I’m most pleased with the email. It supports POP3 and IMAP along with all of the usual suspects – AIM, Yahoo, MSN – and uses a very intuitive mail reading system that lets you select multiple messages for deletion or filing.

Now for the bad news. There is no desktop sync and it only supports contact sync of up to 600 contacts. There is a “backup” system offered on Sprint.com that keeps your contacts safe but there is no real sync solution for Windows or OS X.

Next, the browser is abysmal. Coupled with a fairly bad keyboard, trying to type in a URL into the browser is hell while viewing a full webpage at the default resolution is a study in agony. The browser is not quite standards-compliant, as we see here. The system uses the accelerometer to let you scroll through longer documents. This position sensing system, activated by pressing the camera button, is fairly useless.

Finally, in the week I used this phone I’ve already scratched the screen quite noticeably. While I don’t coddle phones, I never put them in with my keys nor do I ever put them in with other phones. The result, after just a week of use, is a buffed and scratched screen that makes screen viewing difficult under some light.
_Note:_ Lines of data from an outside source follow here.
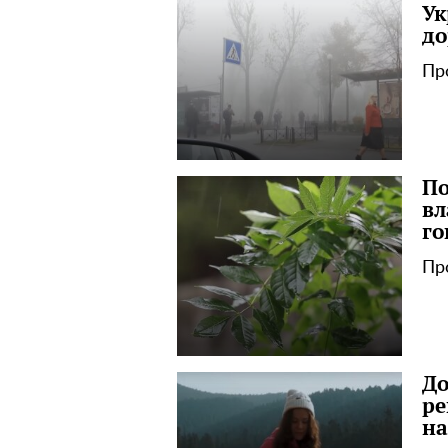
Ук
до
Пр
По
вл
го
Пр
До
ре
на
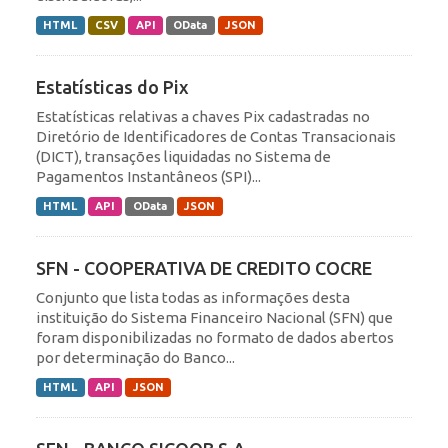
HTML
CSV
API
OData
JSON
Estatísticas do Pix
Estatísticas relativas a chaves Pix cadastradas no
Diretório de Identificadores de Contas Transacionais
(DICT), transações liquidadas no Sistema de
Pagamentos Instantâneos (SPI)...
HTML
API
OData
JSON
SFN - COOPERATIVA DE CREDITO COCRE
Conjunto que lista todas as informações desta
instituição do Sistema Financeiro Nacional (SFN) que
foram disponibilizadas no formato de dados abertos
por determinação do Banco...
HTML
API
JSON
Bottom line? This is a good, if flawed phone. Most importantly, the browser needs a complete overhaul and the next generation needs a glass screen. As it stands, however, this $130 iPhone competitor is quite compelling. If you are on Sprint, this is the closest you’ll get to a truly intuitive phone with enough horsepower to download TV, audio, and video on the go. It is not a dream come true – yet – but it is a start. It is up to Sprint and Samsung to upgrade this phone with regularity, adding features that business folks need – Outlook sync for one – and a better browser for everyone else.